Task
Check every line below for the string "Turn", and copy the lines that contain it.

[Source data]
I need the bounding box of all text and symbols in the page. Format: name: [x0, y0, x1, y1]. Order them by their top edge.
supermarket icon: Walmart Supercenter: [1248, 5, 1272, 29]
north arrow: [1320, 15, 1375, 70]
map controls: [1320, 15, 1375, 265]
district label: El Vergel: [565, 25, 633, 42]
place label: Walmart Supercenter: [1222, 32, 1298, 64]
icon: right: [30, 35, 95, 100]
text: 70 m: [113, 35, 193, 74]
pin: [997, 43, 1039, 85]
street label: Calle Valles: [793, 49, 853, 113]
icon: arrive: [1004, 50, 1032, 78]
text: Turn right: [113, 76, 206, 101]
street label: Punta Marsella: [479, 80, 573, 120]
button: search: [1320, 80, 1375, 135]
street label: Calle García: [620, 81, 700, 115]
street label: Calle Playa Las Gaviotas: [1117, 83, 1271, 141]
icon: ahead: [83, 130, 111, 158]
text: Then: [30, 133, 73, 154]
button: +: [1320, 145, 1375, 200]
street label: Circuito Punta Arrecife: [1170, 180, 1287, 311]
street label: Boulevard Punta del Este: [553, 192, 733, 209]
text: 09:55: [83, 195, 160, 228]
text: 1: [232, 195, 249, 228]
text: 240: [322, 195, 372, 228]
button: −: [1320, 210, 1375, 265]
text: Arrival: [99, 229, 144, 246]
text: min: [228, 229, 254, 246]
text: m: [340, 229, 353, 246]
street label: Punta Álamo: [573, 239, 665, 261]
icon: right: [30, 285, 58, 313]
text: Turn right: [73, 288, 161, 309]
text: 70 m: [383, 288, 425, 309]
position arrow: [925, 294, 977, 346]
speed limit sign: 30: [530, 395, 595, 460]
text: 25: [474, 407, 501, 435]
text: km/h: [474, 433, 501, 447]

Response to the task
text: Turn right: [113, 76, 206, 101]
text: Turn right: [73, 288, 161, 309]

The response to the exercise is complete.